Hessian-aware Quantized Node Embeddings for Recommendation

TL;DR

This paper introduces HQ-GNN, a Hessian-aware quantized graph neural network that compresses node embeddings into low-bit representations, reducing memory and inference time while maintaining high recommendation accuracy.

Contribution

The paper proposes a novel Hessian-aware quantization method for GNNs that improves gradient stability and performance in discrete node embedding representations.

Findings

HQ-GNN reduces memory usage and inference latency.

It achieves comparable recommendation accuracy to full-precision GNNs.

The method demonstrates effectiveness on large-scale datasets.

Abstract

Graph Neural Networks (GNNs) have achieved state-of-the-art performance in recommender systems.

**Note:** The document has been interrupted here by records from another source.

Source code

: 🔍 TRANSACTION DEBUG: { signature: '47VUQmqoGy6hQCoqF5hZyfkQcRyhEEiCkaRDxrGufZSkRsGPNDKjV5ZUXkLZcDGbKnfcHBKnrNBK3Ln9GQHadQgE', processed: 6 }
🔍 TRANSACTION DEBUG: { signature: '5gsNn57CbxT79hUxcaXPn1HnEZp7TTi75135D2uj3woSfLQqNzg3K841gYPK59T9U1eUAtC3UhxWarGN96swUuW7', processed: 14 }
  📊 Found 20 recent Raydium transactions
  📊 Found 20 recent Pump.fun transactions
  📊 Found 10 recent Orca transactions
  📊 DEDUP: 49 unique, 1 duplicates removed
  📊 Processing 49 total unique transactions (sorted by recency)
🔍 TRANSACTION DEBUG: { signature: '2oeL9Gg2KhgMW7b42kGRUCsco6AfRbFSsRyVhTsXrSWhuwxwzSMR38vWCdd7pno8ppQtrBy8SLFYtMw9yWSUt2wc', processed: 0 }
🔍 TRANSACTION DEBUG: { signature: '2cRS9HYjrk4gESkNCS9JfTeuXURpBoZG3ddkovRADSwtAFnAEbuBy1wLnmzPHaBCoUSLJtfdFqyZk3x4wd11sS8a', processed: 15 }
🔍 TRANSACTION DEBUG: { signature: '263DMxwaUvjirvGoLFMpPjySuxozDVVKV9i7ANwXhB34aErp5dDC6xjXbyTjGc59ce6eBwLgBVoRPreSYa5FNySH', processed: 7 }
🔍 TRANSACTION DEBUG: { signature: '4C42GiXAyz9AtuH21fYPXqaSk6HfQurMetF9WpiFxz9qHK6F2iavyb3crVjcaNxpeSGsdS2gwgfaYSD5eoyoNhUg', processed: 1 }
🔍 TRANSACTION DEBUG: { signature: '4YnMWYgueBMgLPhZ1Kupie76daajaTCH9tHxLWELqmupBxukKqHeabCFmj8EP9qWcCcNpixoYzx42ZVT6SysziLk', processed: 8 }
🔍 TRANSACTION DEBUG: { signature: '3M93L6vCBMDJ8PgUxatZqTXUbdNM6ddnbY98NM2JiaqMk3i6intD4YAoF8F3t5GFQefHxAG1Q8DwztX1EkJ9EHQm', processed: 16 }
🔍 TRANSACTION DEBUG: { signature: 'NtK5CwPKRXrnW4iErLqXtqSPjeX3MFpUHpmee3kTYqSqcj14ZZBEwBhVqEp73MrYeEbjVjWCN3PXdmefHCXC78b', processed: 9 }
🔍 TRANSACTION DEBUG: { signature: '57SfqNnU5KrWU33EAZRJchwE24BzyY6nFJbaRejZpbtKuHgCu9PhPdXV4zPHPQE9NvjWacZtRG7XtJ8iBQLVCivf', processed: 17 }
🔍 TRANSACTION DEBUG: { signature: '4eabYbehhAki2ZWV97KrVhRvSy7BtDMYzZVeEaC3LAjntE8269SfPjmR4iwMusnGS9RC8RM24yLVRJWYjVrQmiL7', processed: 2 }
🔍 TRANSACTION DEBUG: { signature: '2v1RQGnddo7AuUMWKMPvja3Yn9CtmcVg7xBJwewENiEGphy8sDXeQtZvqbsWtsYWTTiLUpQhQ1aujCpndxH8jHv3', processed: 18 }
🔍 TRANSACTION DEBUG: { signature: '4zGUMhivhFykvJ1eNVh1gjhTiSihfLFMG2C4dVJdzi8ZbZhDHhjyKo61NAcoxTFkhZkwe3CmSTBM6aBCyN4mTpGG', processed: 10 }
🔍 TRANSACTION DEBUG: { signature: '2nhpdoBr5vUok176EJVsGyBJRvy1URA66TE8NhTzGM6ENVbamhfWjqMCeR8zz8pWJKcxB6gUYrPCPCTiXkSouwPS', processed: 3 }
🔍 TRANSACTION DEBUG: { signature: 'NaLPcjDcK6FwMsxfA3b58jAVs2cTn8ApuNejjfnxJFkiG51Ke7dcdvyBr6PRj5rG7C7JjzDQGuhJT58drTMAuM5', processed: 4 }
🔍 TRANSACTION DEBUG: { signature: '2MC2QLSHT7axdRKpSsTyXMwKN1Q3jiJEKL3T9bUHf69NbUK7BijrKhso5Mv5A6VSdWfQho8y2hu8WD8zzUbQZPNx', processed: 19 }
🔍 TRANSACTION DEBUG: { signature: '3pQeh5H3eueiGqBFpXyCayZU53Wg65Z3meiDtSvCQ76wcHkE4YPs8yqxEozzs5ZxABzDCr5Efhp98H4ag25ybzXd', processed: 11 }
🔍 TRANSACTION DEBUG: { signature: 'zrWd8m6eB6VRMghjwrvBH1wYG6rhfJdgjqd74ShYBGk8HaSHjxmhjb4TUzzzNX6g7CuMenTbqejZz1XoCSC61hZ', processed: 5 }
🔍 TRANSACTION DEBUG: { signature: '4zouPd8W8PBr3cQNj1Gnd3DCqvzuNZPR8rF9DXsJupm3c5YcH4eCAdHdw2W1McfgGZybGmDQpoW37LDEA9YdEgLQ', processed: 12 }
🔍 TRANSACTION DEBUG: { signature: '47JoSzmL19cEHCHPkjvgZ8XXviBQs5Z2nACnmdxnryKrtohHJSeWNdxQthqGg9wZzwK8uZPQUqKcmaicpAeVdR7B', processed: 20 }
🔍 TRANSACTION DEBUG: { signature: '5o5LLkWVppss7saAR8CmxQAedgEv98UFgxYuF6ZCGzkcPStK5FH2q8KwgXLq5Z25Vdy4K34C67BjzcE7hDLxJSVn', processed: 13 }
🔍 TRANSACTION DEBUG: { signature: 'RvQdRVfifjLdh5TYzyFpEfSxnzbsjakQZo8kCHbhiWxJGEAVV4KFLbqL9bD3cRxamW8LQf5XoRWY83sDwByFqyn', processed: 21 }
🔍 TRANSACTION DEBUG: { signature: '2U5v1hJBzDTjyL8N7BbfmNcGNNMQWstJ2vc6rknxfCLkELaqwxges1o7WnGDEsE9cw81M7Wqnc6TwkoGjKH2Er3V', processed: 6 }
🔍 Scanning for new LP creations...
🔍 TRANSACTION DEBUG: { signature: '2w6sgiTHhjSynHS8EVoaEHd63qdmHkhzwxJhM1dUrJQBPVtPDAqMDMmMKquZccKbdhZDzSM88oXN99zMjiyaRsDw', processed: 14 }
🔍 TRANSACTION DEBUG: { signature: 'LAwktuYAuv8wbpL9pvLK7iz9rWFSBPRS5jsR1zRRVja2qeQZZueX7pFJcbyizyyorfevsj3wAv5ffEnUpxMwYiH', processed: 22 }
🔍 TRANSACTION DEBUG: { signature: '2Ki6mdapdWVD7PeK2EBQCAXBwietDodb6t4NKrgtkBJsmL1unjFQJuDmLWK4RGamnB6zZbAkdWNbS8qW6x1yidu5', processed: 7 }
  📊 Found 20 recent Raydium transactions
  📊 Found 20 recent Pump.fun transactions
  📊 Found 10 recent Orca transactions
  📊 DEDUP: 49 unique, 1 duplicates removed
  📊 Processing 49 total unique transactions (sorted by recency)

Nevertheless, the process of searching and ranking from a large item corpus usually requires high latency, which limits the widespread deployment of GNNs in industry-scale applications. To address this issue, many methods compress user/item representations into the binary embedding space to reduce space requirements and accelerate inference. Also, they use the Straight-through Estimator (STE) to prevent vanishing gradients during back-propagation. However, the STE often causes the gradient mismatch problem, leading to sub-optimal results. In this work, we present the Hessian-aware Quantized GNN (HQ-GNN) as an effective solution for discrete representations of users/items that enable fast retrieval. HQ-GNN is composed of two components: a GNN encoder for learning continuous node embeddings and a quantized module for compressing full-precision embeddings into low-bit ones. Consequently, HQ-GNN benefits from both lower memory requirements and faster inference speeds compared to vanilla GNNs. To address the gradient mismatch problem in STE, we further consider the quantized errors and its second-order derivatives for better stability. The experimental results on several large-scale datasets show that HQ-GNN achieves a good balance between latency and performance.